Additionally, the fix is, as Andy McCarthy put it, “insouciantly lawless.” The job of the president is to faithfully execute laws passed by Congress, not modify them on an ad hoc basis to save his own political skin.
The Obama proposal is almost worse than that: it does not actually change the law, but rather is a wink and a nod to insurance companies that if they break the law, they will not be prosecuted. Beyond the shameless despotism of such an approach, what corporate counsel would allow his organization to take such a risk? Who would rely on an unstable administration with a reputation for mafia-like efforts to punish its enemies — among whom health insurers definitely should consider themselves.
The fix is indeed in, but not the way Obama wants you to believe. His promise that “if you like your plan, you can keep your plan.

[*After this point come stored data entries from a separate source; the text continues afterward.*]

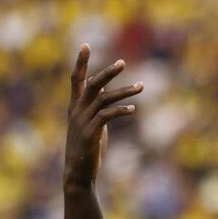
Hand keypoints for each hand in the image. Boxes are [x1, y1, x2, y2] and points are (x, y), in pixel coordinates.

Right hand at [64, 43, 143, 190]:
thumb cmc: (86, 149)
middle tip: (123, 62)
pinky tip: (133, 108)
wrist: (78, 173)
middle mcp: (76, 111)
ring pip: (104, 100)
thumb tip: (105, 93)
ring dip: (125, 92)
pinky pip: (107, 116)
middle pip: (92, 85)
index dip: (80, 62)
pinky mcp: (91, 133)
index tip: (85, 45)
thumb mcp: (91, 124)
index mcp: (74, 106)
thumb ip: (96, 107)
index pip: (75, 80)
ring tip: (142, 86)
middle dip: (107, 73)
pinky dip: (121, 110)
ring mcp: (82, 121)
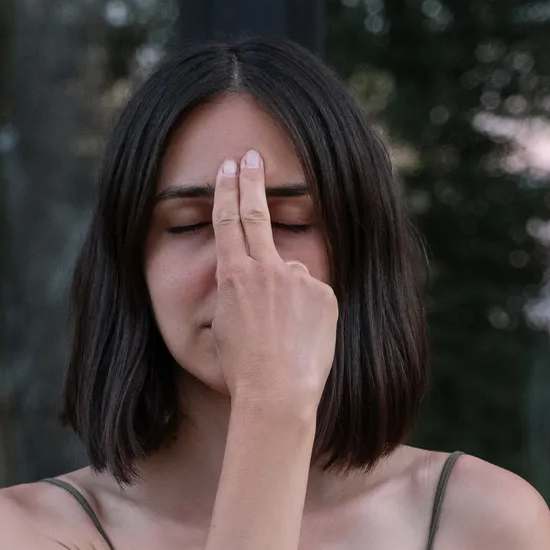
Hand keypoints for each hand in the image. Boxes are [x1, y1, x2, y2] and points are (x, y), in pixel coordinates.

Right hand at [209, 149, 338, 416]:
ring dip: (287, 298)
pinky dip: (309, 314)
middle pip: (257, 215)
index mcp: (233, 275)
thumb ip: (240, 293)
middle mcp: (265, 268)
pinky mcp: (325, 293)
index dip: (227, 191)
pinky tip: (303, 340)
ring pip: (292, 275)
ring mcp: (298, 278)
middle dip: (251, 183)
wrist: (277, 392)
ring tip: (284, 336)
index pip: (228, 221)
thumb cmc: (244, 370)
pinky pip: (315, 297)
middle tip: (250, 157)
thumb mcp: (224, 327)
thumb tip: (260, 280)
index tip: (229, 168)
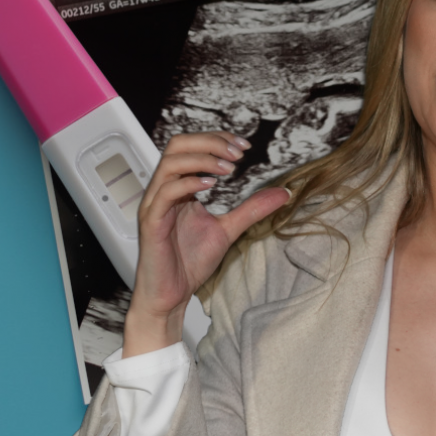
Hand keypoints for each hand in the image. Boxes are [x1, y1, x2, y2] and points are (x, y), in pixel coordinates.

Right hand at [123, 132, 290, 356]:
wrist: (170, 295)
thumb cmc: (189, 262)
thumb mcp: (228, 229)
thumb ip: (252, 209)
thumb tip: (283, 193)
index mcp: (178, 187)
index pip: (191, 146)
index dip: (217, 139)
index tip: (245, 145)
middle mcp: (163, 190)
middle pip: (177, 145)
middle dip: (210, 142)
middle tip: (238, 152)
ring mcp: (155, 205)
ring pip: (169, 163)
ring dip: (202, 159)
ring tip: (229, 168)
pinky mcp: (151, 223)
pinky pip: (165, 193)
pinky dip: (189, 183)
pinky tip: (211, 185)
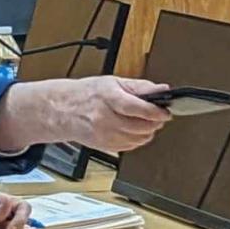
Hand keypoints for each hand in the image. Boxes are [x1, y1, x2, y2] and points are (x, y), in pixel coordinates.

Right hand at [0, 76, 171, 154]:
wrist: (63, 110)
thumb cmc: (87, 94)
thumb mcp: (113, 81)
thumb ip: (140, 86)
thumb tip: (162, 89)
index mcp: (108, 97)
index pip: (136, 108)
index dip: (155, 112)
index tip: (165, 112)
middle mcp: (105, 117)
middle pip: (140, 126)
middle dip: (154, 123)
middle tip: (159, 116)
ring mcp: (104, 134)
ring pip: (137, 139)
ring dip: (148, 132)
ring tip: (148, 123)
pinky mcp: (104, 146)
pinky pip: (129, 147)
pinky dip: (138, 140)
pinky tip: (135, 131)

Period” remains utterly and completely broken.
While no Republican will go to court to challenge this particular bit of presidential malfeasance, American voters (other than stubborn Democrats who still mindlessly give President Obama high approval ratings) are seeing ever more clearly that our president is better suited for political office in Venezuela than in the United States.
Indeed, what is the real difference between the mindset behind Obamacare and that of Hugo Chavez’s successor, Nicolas Maduro, a former bus driver — as qualified to run a country as a community organizer might be — confiscating the inventory of a chain of electronics stores as part of his “economic war,” and promising everybody a plasma television? No, I’m not making this up.
President Obama’s press conference and temporary Band-Aid on the gaping wound that is the Affordable Care Act mark the low point of this administration…so far.
The media (other than the New York Times) has turned on him. The public sees through him. In what the president’s cheerleaders at NBC called a “mild rebuke to Obama,” 39 House Democrats voted on Friday for legislation to allow a similar fix, though the measure will not see the light of day in the Senate (which is a good thing for a several reasons.)
The administration is in a hole too deep to climb out of, but they are petrified — not least by Bill “Much better than Barack” Clinton’s criticism — of appearing to do nothing, so they just keep digging. At this point, it’s hard to know whether to laugh or cry.